The actual mapping of the data during a write access is controlled by the values of bits b0 to b3 of the Map Mask Register. For a bit in memory to be modified its corresponding mask bit needs to be set to one. Map Mask Register b0 masks memory bits 0, 4, 8 & 12, b1 masks bits 1, 5, 9 & 13, b2 masks bits 2, 6, 10 & 14, and b3 masks bits 3, 7, 11 & 15 as shown in Figure 3.44.

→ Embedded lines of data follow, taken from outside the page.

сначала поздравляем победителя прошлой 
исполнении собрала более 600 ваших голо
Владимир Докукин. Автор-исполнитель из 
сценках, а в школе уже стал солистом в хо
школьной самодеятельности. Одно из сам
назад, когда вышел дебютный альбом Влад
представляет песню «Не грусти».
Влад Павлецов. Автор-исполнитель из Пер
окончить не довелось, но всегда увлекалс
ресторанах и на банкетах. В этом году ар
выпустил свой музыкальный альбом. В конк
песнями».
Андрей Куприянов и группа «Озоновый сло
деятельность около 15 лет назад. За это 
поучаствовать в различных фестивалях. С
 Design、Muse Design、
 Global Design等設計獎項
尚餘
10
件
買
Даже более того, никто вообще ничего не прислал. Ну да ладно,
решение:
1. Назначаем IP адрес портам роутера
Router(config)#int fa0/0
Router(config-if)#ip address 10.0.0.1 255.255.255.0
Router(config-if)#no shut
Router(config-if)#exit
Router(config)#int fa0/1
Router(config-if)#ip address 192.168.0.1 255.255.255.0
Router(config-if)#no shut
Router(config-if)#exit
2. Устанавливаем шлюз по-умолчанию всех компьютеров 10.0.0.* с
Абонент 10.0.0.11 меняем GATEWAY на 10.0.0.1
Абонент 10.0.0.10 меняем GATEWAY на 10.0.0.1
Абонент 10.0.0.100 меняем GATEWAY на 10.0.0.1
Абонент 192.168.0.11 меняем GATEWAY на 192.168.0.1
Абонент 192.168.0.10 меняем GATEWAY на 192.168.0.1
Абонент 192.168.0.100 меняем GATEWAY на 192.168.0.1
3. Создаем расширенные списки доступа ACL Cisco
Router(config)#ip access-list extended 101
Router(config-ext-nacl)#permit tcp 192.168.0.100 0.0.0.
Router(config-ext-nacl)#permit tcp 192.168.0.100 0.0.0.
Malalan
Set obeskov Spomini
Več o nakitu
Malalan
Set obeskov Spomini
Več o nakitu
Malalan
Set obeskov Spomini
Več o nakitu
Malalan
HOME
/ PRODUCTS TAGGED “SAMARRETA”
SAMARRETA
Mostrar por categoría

4.1.6.3 Mode IV: Address Mapping

The start of the logical area accessed by the PC application program may be B000:0000, B800:0000 or A000:0000 depending upon bits 2 and 3 of the Graphics Miscelaneous Register as described in paragraph 3.2.6.7. The address of the physical area of memory used to store Mode IV graphics data depends upon the values of bits b4 to b7 of the configuration register BASE1 and bit b15 of the configuration register BASE2 as described in paragraph 3.3.2. The actual physical GSP 32 bit address of this area can be represented by: E_GE_GB_G0 0000 where E_G is 0 or F depending upon whether b15 of BASE2 is 0 or 1 respecively, and B_G is the value of bits b4 through b7 of BASE1.
Figure 3.45 shows the mapping from PC space to GSP space.

Appendix I.

Claims

Display adapter connected between a host processor (2) and a display unit (6) of a computerized tool wherein a graphics processor (1) is connected between the host processor and a first part of a memory (4) associated with the display unit (6) and a logic based hardware sub-system (7) is connected between said host processor (2) and a second part of said memory (4) and comprising means for deriving displays from the first and/or the second parts of the memory.
Display adapter according to claim 1, wherein the deriving means comprises means (1a) for transferring the data stored in the second part (8) of the video memory in the first part (3) of it.
Display adapter according to claim 2, wherein the transferring means comprises means for merging in the first part of the memory, the data stored in this first part and in the second part of the memory.
Display adapter according to claim 3, wherein the merging means (1a) comprises means for copying data from the second part (8) of the video memory in the first part of it.
Display adapter according to claim 4, wherein the merging means (1a) comprises a subroutine of the graphics processor (1).
Display adapter according to one of the preceding claims, wherein the logic based hardware sub-system (7) comprises :
- a PC bus interface (20) receiving as inputs PC control, PC address and PC data signals from the host processor (2),

- a sequence controller (2), connected between a corresponding output of the PC bus interface (20) and a display controller (25),

- a GSP/LAD bus interface (26) connected between the display controller (25) and a corresponding input of a memory controller (28) and to a LAD bus,

- an address mapper (22) and a data mapper (23) connected between corresponding outputs of the PC bus interface (20) and corresponding inputs of an access arbitration controller (27) also connected at an output of the GSP/LAD bus interface (26) and two outputs of which are connected to corresponding inputs of the memory controller (28), and

- internal registers (24) connected to the outputs of the address and data mappers (22, 23).
Display adapter as claimed in any preceeding claim and wherein said memory is video memory.
Display adapter as claimed in any preceeding claim and including an input for VGA type display data.
Display system including a display adapter as claimed in any preceeding claim.
Display system as claimed in claim 9 and wherein VGA type data is manipulated by the graphics signal processor.
Method of providing a display including the steps of storing graphics processor type display data to a first part of memory associated with a display unit, storing VGA type display data to a second part of memory and deriving a display from the first and/or the second part of the memory.
Method as claimed in claim 11 and wherein data from the second part of memory is manipulated by a graphics signal processor.
Computerized tool comprising a display adapter as claimed in claim 9 or 10.